[Work to be completed] The word to find is "building". Copy each line of the material that contains it.

[Entries provided]
┌──

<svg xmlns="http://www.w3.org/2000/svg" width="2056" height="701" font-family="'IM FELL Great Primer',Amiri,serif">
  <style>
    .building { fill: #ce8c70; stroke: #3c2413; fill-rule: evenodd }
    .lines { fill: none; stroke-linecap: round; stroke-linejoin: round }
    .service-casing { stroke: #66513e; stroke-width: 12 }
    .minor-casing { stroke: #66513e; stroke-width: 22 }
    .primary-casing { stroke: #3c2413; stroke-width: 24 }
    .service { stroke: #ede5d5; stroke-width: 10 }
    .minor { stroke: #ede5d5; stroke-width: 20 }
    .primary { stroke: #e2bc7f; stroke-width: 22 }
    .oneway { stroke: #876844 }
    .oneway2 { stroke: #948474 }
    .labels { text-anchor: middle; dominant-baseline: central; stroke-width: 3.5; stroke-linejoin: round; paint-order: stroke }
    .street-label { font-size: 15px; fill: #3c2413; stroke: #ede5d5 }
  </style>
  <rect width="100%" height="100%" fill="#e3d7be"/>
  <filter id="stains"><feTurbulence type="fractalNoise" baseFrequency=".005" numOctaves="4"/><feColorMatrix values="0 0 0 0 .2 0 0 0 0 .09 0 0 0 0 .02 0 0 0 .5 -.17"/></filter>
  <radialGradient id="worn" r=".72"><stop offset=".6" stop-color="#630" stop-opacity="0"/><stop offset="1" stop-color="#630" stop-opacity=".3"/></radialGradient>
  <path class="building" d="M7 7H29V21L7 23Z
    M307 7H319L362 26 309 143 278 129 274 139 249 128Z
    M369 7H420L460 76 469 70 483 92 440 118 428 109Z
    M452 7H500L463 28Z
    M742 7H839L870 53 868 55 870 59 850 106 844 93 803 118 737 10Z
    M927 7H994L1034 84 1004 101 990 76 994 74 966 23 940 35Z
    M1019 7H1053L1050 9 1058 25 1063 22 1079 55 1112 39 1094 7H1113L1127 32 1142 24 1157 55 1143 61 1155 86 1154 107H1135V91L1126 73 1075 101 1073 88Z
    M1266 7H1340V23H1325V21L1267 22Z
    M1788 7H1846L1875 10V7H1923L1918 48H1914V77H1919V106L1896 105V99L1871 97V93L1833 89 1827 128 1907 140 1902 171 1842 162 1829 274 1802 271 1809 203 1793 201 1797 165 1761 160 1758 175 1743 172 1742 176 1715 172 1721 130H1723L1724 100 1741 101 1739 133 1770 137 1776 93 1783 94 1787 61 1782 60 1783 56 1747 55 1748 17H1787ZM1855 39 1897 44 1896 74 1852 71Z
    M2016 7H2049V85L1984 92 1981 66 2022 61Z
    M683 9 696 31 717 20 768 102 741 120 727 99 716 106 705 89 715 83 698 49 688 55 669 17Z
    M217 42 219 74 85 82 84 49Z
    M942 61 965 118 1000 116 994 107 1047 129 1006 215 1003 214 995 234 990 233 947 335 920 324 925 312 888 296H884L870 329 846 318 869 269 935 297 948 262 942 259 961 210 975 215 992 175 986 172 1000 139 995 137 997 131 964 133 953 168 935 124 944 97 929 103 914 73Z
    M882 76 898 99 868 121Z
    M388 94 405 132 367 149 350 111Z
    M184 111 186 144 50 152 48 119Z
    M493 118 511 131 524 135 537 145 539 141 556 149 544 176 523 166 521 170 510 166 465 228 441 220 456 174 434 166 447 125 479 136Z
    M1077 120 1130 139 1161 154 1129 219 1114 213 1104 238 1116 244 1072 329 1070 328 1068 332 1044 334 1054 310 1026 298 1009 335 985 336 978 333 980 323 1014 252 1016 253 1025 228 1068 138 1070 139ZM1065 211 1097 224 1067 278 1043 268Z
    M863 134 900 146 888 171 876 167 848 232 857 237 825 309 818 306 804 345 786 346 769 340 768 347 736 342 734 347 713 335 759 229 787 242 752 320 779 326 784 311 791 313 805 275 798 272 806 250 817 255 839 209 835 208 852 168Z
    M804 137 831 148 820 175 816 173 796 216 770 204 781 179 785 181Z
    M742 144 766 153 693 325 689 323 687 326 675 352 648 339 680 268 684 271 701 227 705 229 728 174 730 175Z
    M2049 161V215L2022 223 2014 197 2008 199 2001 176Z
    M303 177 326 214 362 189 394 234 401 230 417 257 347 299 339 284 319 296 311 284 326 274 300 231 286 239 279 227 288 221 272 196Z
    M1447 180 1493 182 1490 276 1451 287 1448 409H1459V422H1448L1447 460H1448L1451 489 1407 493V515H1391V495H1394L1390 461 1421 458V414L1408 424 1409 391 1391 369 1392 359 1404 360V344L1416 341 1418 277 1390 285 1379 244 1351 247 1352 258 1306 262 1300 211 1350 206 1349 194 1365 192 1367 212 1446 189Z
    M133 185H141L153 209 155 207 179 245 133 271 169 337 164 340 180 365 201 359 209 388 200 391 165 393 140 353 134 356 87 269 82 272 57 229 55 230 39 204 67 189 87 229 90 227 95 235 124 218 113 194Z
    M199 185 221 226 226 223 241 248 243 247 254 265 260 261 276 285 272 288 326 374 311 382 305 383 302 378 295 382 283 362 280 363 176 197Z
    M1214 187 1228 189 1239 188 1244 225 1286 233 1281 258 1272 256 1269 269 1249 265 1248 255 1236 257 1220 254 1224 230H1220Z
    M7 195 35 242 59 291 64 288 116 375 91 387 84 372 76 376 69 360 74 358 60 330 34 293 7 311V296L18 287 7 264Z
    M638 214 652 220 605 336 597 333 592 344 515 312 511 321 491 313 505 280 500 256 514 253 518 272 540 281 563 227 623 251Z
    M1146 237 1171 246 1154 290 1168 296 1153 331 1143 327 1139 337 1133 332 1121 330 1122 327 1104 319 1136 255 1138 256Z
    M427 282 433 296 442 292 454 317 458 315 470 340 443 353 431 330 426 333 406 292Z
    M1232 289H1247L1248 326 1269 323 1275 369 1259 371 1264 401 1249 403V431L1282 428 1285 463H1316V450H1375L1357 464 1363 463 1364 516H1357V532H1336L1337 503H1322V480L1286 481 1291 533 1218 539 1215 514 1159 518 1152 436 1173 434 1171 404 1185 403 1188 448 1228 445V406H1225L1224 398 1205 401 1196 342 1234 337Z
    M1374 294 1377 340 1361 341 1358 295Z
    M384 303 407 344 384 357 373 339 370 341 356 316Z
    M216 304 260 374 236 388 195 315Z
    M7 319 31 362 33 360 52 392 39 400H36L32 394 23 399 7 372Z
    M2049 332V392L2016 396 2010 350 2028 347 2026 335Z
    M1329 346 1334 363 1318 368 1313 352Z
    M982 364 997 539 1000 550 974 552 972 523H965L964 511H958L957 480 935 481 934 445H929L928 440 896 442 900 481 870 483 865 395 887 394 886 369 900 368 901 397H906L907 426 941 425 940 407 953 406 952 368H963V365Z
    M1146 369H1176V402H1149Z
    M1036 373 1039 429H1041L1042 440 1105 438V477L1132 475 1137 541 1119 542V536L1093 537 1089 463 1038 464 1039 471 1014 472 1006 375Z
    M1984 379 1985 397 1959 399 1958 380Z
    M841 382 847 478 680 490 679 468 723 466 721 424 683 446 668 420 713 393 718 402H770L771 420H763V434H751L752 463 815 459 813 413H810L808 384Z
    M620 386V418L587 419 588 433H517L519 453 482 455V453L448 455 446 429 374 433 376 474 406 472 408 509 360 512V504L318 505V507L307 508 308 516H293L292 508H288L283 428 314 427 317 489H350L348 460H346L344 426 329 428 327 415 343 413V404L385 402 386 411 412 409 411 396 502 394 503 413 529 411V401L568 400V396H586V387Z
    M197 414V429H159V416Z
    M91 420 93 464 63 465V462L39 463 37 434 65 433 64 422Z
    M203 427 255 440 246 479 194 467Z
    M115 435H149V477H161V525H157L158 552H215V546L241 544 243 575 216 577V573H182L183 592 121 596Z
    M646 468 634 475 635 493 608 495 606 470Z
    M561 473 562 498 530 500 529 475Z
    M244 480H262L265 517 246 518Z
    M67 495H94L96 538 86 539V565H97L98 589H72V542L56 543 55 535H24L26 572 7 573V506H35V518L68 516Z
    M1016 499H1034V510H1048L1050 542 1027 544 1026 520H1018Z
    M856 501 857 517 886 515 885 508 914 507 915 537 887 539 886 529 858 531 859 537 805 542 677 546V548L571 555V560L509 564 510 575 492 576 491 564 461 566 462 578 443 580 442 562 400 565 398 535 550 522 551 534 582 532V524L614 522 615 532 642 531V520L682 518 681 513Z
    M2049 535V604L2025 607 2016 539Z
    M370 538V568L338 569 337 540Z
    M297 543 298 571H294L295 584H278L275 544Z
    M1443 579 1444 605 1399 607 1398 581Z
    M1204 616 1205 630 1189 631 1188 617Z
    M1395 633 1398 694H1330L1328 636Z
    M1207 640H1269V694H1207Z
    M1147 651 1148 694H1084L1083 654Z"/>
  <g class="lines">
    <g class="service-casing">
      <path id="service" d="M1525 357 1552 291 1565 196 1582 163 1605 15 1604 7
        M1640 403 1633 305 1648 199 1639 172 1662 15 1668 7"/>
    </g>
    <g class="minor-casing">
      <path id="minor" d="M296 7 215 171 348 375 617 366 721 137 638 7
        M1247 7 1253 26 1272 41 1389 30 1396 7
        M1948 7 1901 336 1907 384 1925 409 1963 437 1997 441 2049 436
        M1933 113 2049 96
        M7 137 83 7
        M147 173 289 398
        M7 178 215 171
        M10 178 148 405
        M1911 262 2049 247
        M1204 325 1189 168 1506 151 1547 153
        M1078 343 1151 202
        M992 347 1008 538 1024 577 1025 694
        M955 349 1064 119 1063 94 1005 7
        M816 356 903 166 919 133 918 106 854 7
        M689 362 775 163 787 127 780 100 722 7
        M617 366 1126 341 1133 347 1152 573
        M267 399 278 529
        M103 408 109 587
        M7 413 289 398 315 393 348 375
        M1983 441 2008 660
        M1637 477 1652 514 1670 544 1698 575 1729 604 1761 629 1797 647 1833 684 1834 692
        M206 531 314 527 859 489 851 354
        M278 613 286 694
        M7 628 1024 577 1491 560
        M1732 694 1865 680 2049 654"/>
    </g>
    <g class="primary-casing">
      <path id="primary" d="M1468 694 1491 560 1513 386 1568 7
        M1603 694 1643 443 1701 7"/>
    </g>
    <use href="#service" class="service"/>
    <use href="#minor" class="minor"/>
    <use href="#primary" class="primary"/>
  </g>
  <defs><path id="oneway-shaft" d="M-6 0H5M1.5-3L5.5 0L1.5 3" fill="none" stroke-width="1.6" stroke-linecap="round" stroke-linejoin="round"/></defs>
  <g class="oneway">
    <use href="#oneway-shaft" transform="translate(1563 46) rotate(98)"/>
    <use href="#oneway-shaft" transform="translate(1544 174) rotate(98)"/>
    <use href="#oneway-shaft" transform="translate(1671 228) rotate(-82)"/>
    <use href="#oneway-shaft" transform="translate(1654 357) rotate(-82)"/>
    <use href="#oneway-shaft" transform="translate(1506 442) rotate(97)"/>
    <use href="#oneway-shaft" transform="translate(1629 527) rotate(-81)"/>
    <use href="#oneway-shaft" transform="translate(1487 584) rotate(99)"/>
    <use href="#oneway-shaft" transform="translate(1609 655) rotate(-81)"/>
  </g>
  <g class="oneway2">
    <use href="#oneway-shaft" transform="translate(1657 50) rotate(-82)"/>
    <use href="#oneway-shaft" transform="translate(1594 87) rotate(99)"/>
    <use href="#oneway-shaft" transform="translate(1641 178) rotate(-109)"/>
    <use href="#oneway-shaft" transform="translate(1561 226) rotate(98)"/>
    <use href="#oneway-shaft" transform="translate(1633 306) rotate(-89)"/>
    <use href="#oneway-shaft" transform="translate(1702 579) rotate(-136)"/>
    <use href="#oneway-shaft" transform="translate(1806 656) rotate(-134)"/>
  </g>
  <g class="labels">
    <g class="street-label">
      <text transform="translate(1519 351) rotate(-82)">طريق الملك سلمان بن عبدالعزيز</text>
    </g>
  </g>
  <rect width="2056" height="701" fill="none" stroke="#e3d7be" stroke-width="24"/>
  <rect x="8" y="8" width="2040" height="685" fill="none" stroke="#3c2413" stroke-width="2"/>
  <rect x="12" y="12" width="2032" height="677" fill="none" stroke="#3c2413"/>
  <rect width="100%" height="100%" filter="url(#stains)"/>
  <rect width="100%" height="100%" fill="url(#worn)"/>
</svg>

└──

[Written reply]
    .building { fill: #ce8c70; stroke: #3c2413; fill-rule: evenodd }
  <path class="building" d="M7 7H29V21L7 23Z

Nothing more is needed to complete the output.